What if you feel as though you are shouting into the void?
“Come on now…” my inner voice went on. “Do you truly think if you are not selling lots of books or subscriptions that you are shouting into the void? Isn’t that what ‘they’ want you to believe? Isn’t that part of the problem—that ‘they’ tell you art is only worthwhile if you are making money from it? Isn’t it, instead, an act of resistance to keep making art even when it’s not lucrative?
While faceless economic entities seek to commodify people for profit, artists making art regardless of the outcome are resisting that devaluation, rejecting the endless lies that people are merely “resources” or “capital.” We are more than the amount of money we make, and the cut corporations can take for themselves.
If you, too, only value your art-making based on the amount of money the end product earns, you have done their work for them.”
So. Yes, money—yes, if we make enough at our writing or art, we could stop making our living doing something else we might not enjoy. This is not a frivolous hope.
But in an oversaturated market, in which the sheer volume of “product” has increased exponentially with little (or an ignorant) regard for the craft, quality or provenance of the effort put into it, aspiring writers must face the reality that their voices may be drowned out by the din. And they must seek a more fundamental reason to keep practicing their art anyway.
This is not the territory of formulas or tropes, of neat diagrams and story maps. Nor is it a path to success, fame, or wealth. The sum of our value is not calculated by a public casting dollars like votes—consumption is only one part of this process, and perhaps the least significant.
I am saying to you that the experience of making art is itself nourishment. Making art feeds you. It nurtures you. Making art embraces fear, uncertainty, and ambiguity, and in the endeavor, strengthens and empowers the maker.
Every question is a search for clarity. Every reflection is a moment of genuine curiosity and an attempt to answer it. You peer deeply into the unknown, grasp meaning from unmanifested potentials, and try to make them real and known.
You have seen it, even if no one else does.
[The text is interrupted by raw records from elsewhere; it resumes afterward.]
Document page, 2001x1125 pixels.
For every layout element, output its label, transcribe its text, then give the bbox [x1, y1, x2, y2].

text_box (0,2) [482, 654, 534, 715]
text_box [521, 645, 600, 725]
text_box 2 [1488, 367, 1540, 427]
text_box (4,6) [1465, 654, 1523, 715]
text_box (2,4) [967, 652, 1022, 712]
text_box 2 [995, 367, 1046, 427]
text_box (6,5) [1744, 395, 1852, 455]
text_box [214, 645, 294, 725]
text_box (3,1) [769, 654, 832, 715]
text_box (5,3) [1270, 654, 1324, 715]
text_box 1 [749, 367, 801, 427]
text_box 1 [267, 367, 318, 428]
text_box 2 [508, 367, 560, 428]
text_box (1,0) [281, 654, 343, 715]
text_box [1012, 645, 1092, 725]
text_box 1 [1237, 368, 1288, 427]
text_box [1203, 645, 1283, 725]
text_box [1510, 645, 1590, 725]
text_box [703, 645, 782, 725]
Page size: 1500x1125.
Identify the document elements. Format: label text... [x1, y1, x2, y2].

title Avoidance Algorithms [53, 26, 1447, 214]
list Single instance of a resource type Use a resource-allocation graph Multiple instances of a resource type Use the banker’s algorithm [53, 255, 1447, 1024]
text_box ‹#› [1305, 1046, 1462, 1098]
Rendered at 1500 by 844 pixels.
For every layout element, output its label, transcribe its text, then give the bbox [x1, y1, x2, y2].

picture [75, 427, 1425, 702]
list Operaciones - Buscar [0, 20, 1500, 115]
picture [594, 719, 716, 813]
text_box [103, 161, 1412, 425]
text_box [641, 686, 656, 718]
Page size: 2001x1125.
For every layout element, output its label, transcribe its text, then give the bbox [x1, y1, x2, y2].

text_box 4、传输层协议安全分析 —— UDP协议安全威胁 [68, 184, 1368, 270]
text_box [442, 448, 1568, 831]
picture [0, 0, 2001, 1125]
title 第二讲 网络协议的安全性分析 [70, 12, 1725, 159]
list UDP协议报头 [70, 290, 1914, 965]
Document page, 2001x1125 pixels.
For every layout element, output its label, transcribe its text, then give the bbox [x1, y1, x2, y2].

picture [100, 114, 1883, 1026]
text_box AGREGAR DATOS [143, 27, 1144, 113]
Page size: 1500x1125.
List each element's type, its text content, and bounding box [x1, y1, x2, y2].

You are never shouting into the void; you are listening to the very real voice of the universe, and offering your response to it in communion.
Making art is a profound practice of meditation and manifesting, an exploration of ourselves and the cosmos. Far from being small and insignificant, we are important, momentous expressions of a living world. It is our purpose to illuminate both the material and the intangible aspects of our existence.
Making art is the real banquet in all of this. Let’s dig in.







I enjoyed this Troy. Perhaps it’s because I’m not chasing a dream of publication but instead simply writing to figure things out for myself, and from that perspective this actually makes all the sense in the world.
This was beautiful, Troy. I have to say, it's been so moving to watch your journey the last few years. When we met, you were hiding your talent away, afraid to put yourself out there. You were one of the first writers on Substack to give me a chance, to read my book. And you were so genuine and supportive with your feedback. I will never forget that. Thank you for sharing this prayer. I don't think artists can hear it enough. I'm preordering Waterspout today! Can't wait to read it.